Now that the EP is out, it feels surreal. Before, those songs only existed in my head; I was the only one who knew them. Listening back now, it’s wild to think I made this. I don’t even fully understand how it came together. They feel slightly removed from me now that other people can hear them, but emotionally and lyrically, they’re still very personal. I’m always creating, and I knew if I didn’t release these when I did, they’d just sit on my laptop while I moved on to the next thing. That didn’t feel right.

LUNA: Since the EP leans into alternative and indie-pop textures, were there any sonic references or moods you kept returning to while shaping the sound, or did you avoid references altogether?

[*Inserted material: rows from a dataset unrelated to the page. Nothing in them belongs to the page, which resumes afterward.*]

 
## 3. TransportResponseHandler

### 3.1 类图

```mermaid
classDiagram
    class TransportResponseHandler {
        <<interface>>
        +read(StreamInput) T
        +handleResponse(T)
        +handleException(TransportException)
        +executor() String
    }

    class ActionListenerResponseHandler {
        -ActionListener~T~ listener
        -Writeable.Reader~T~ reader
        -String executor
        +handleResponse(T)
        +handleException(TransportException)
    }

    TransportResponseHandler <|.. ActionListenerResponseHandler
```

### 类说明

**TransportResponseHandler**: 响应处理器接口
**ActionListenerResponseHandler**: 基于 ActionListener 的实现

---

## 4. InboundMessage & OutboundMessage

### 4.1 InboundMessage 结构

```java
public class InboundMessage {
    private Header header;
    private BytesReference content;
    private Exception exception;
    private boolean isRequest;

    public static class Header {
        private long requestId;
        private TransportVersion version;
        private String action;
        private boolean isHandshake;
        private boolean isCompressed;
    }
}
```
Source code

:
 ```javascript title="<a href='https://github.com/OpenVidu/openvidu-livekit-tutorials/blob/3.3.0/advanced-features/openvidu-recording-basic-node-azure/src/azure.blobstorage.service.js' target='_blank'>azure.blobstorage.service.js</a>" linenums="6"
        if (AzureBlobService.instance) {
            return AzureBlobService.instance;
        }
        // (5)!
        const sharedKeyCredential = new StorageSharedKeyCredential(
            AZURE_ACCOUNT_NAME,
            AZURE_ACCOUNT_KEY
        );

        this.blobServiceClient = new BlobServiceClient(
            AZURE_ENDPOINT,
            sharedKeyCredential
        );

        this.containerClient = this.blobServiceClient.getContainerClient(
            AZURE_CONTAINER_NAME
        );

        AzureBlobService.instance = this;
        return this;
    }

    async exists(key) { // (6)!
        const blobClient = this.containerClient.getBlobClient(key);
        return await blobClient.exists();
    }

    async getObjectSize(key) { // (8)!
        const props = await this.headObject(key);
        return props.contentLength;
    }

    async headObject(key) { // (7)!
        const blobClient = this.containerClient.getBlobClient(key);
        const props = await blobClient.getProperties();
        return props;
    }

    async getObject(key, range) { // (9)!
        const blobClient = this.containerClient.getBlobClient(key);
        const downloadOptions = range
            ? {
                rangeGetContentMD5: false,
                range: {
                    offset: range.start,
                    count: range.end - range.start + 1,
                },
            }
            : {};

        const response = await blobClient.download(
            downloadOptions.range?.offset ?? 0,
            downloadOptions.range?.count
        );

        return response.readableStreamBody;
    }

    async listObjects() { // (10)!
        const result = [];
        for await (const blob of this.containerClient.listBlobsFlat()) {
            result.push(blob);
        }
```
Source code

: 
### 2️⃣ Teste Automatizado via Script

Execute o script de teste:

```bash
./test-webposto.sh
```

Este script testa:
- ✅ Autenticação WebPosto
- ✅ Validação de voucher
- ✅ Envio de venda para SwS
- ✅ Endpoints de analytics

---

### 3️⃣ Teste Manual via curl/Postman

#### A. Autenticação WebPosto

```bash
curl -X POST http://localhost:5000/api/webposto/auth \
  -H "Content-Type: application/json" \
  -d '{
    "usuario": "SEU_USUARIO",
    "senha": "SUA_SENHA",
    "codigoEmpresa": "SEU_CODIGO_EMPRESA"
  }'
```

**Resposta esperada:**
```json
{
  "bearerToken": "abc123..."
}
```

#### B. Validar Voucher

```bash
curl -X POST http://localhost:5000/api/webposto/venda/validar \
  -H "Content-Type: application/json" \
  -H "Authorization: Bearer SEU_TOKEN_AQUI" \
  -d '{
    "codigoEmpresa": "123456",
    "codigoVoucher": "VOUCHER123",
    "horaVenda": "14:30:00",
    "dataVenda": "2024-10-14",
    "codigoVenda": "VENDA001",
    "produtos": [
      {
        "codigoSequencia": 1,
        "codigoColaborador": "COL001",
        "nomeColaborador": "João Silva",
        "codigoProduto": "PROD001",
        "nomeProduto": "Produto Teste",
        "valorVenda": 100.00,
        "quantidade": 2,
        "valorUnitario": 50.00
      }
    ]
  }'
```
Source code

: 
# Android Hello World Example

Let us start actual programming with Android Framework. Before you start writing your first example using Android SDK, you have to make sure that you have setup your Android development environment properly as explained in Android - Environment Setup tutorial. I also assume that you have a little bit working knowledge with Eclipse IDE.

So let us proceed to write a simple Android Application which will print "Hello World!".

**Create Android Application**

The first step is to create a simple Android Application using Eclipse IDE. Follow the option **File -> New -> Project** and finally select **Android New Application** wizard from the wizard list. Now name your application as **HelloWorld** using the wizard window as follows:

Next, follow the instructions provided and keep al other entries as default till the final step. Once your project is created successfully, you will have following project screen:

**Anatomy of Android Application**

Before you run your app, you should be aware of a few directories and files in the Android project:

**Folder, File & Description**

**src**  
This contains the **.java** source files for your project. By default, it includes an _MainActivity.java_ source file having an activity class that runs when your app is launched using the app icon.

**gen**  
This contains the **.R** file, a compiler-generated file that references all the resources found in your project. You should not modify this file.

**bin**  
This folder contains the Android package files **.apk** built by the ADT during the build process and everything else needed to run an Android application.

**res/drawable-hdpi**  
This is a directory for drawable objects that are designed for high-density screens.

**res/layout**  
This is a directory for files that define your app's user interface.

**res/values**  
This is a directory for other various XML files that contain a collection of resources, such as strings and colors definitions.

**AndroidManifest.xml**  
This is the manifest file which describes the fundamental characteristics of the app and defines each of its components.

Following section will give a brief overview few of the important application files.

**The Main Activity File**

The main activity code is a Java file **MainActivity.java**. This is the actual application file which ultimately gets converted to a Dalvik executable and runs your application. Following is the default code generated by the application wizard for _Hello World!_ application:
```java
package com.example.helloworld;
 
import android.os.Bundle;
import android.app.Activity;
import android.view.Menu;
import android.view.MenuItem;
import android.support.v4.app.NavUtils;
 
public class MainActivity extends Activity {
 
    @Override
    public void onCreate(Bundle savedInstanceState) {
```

RYAN: There were definitely a lot of references behind these songs. Each track pulls from different things I was listening to at the time. I’m actually thinking about putting together a little inspiration playlist to share. A big one was 70s rock, especially Bob Dylan’s song “Tonight I'll Be Staying Here with You.” There’s a live version that just rocks so hard, with multiple guitars, Wurlitzer, organ, drums, pedal steel, everything just going for it. When I started making “Indicator,” I had that on repeat and thought, when was the last time I just let four different guitars jam for three minutes straight? No one is playing the same thing, just a free-for-all. I was jamming on keys, Wurlitzer, drums, letting it feel loose and alive.

At the same time, I was listening to Mac DeMarco, Cigarettes After Sex, plus everything that’s always shaped me. Radiohead, The Beatles, even hip-hop. All those influences I grew up with are ingrained in me, so whenever I make John the Blind music, those indie rock textures and moods naturally surface. They’re not intentional imitations; it’s just the DNA of what I’ve always loved coming through.

LUNA: Looking back on the finished EP, what do you feel Indicator reveals about you as an artist that your work behind the scenes never fully showed?

RYAN: I think this project really highlights the range and depth of what I do musically. A lot of the work I’m involved in leans more synthetic. I’m programming drums, playing synths, and building things inside the computer. But this EP was different. It’s rooted in live instruments, tracked in a much more organic way, which isn’t always possible depending on the project. That shift alone reveals another side of me.

It also showcases something people don’t always expect: that I’m a songwriter. Because I’m often seen as the producer, the person running the session and shaping the sound, some assume I focus mainly on instrumentation and technical elements. But I write lyrics, melodies, and I sing, too. A lot of artists I work with don’t initially realize that. So in a way, this EP is me saying, I can do this as well. If someone wants help crafting a song, melody, lyrics, or structure, I’m there for that, not just the production. It’s about showing that I’m not only building the track, I’m also building the song.